The flights in 1950 carried mainly personnel and special freight, with mail for the Royal Canadian Navy destroyers when mail bags were ready.  A MATS C-54 could only carry 7500-8500 lbs, while a North Star could carry 10,000.  MATS put this capability to good use.  Initially, flights were scheduled at the rate of one per day, but only 426 Squadron was able to meet that standard helped by the fact that 12 North Stars were on strength by October 1950.  As MATS started returning its Berlin Airlift aircraft to service and as new aircraft were coming on line, the requirement to maintain one flight a day was reduced to 17 a month in February 1951, and then to 10 a month in June 1952.

The flights to Japan were not easy.  Icing was a problem for most of the year, while the Aleutians chain is also subject to dense fog on a more frequent basis than almost any other place on earth.  Landings at Shemya were almost always under Ground Controlled Approach, and in winter had the additional hazard of strong winds.  The route also took 426 Squadron close to the Soviet Union.  Soviet bases often spoofed or mimicked western air traffic controllers in an effort to divert flights, while the slightest error in navigation could put an aircraft over Soviet territorial waters, where an interception could legally have taken place and the aircraft forced to land in the Soviet Union.

Another problem was faulty charts.
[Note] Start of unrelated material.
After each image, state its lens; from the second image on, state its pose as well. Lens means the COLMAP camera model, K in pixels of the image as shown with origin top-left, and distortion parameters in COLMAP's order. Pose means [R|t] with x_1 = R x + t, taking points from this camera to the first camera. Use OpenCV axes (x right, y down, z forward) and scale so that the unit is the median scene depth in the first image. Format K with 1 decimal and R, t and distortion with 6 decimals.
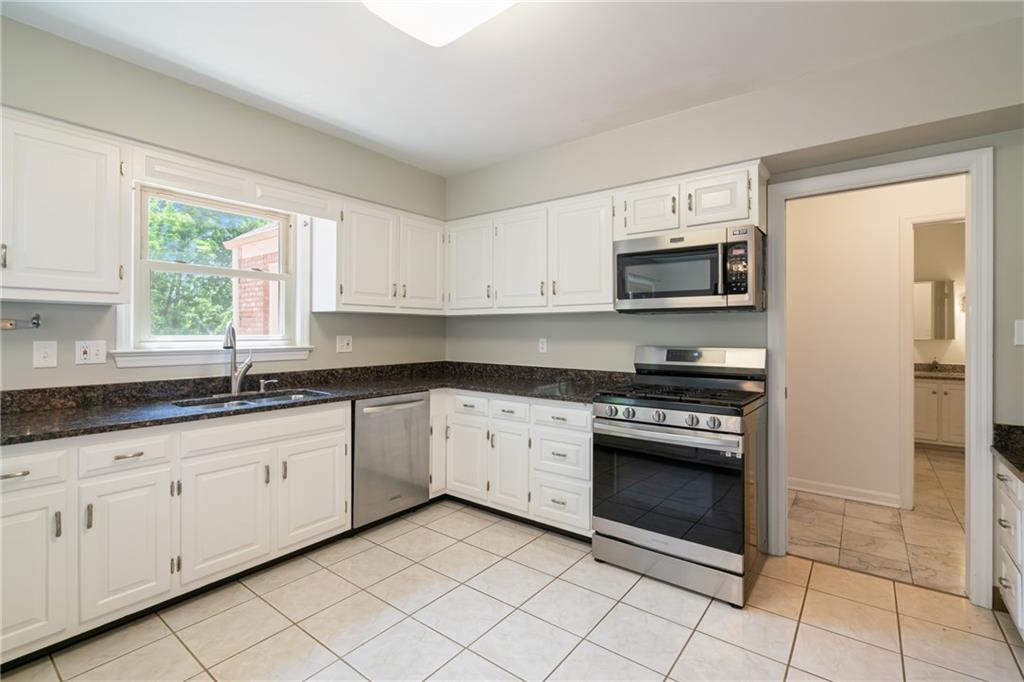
lens RADIAL K [[470.1, 0, 509.7], [0, 470.1, 330.6], [0, 0, 1]] dist [0.004225, -0.000492]
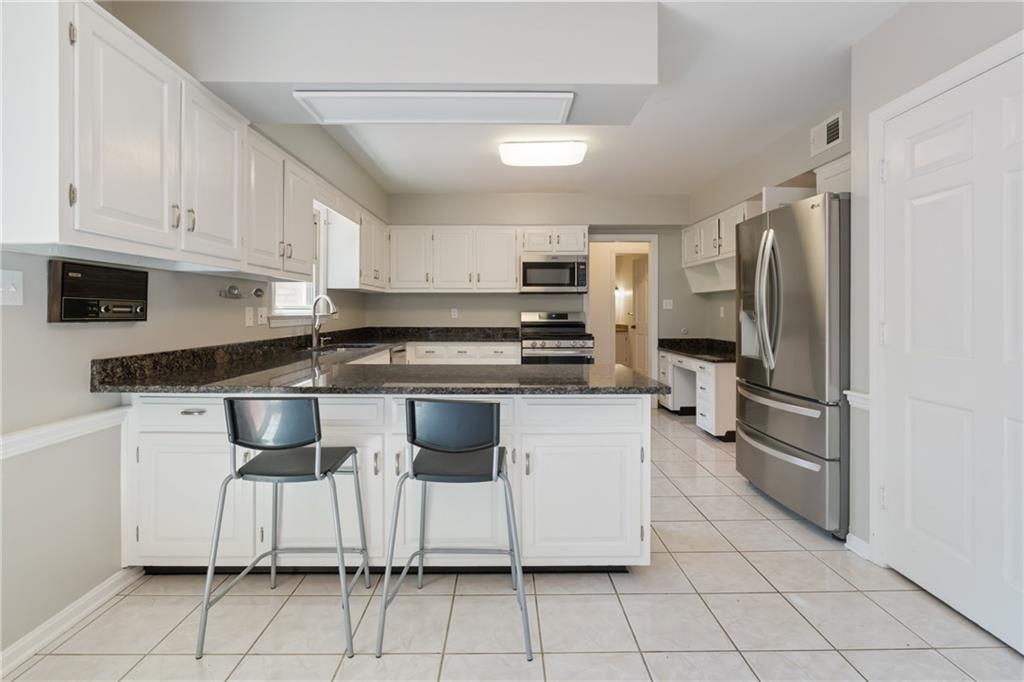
lens RADIAL K [[470.1, 0, 501.5], [0, 470.1, 312.3], [0, 0, 1]] dist [0.004225, -0.000492]
pose [[0.793162, -0.005814, 0.608983, -0.934938], [0.001056, 0.999966, 0.008171, 0.019820], [-0.609010, -0.005838, 0.793141, -0.404070]]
On one occasion, for example a North Star landing at a Japanese airfield to which the squadron had not flown before clipped the top of a mountain, while descending through clouds because the information provided by the navigator was erroneous.  Despite all the risks, only one North Star crashed throughout the entire operation.  On 27 December 1953, while returning from Japan, the nose strut of a North Star fractured on landing in Shemya during a heavy snow storm with strong cross-winds and a snow-covered runway.  Although the aircraft slid into a gully and was a write-off, nobody was seriously injured.

RCAF North Stars flew to South Korea six times, five in 1951 and once in 1952.  All trips departed from Japan, landed in South Korea, and departed within a few hours.  On three occasions, this involved taking senior military personnel to meetings and twice bringing Christmas mail and goods to Canadian troops serving in Korea (1951 and 1952).

The long distance training and the self-reliance of the maintenance detachments that these Trans-Pacific flights provided were a valuable opportunity for the RCAF to train personnel. In March 1951, the RCAF began rotating personnel through the air and ground crew positions, thereby providing as many airmen with experience in this manner of operation as possible.

Although the Korean War ended with an armistice on July 1953, Operation Hawk continued, in part because no Western government was sure that the armistice would hold.  The operation was finally concluded on 25 May 1954 after more than 34,000 flying hours.  426 Squadron airlifted more than 13,300 personnel across the Pacific and carried more than 7,000,000 lbs of freight.  At least 764 personnel rotated through 426 Squadron.